Exercise details: Restate the data below word for word. Skip any images it contains.

Top of Material provided

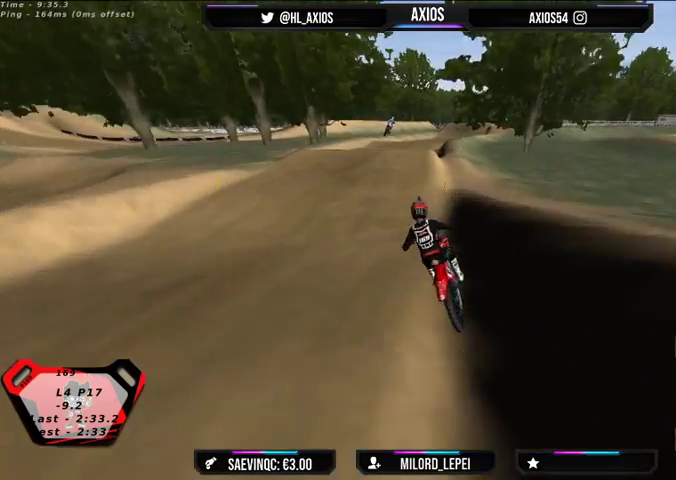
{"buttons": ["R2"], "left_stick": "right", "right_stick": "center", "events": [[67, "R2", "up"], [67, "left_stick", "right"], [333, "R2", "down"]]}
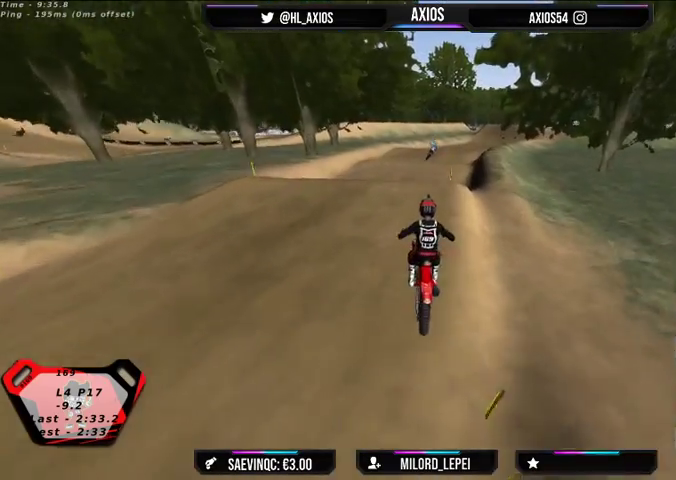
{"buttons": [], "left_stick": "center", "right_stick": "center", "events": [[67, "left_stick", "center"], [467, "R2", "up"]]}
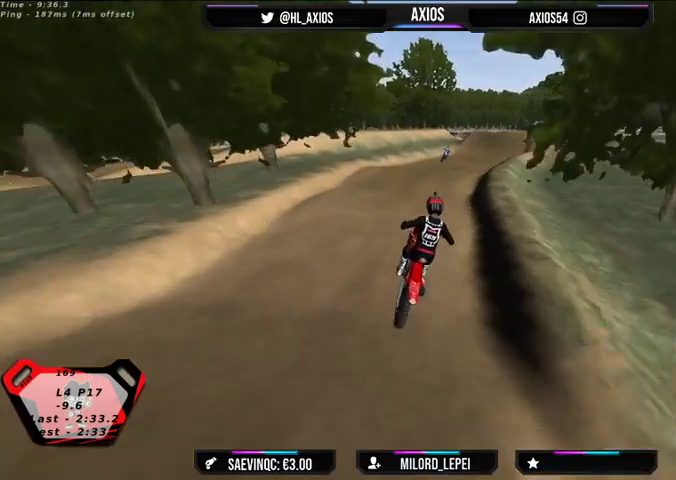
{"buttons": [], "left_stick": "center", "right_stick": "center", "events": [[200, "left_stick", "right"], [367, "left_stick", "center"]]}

Bottom of Material provided

Task output:
{"buttons": ["R2"], "left_stick": "right", "right_stick": "center", "events": [[67, "R2", "up"], [67, "left_stick", "right"], [333, "R2", "down"]]}
{"buttons": [], "left_stick": "center", "right_stick": "center", "events": [[67, "left_stick", "center"], [467, "R2", "up"]]}
{"buttons": [], "left_stick": "center", "right_stick": "center", "events": [[200, "left_stick", "right"], [367, "left_stick", "center"]]}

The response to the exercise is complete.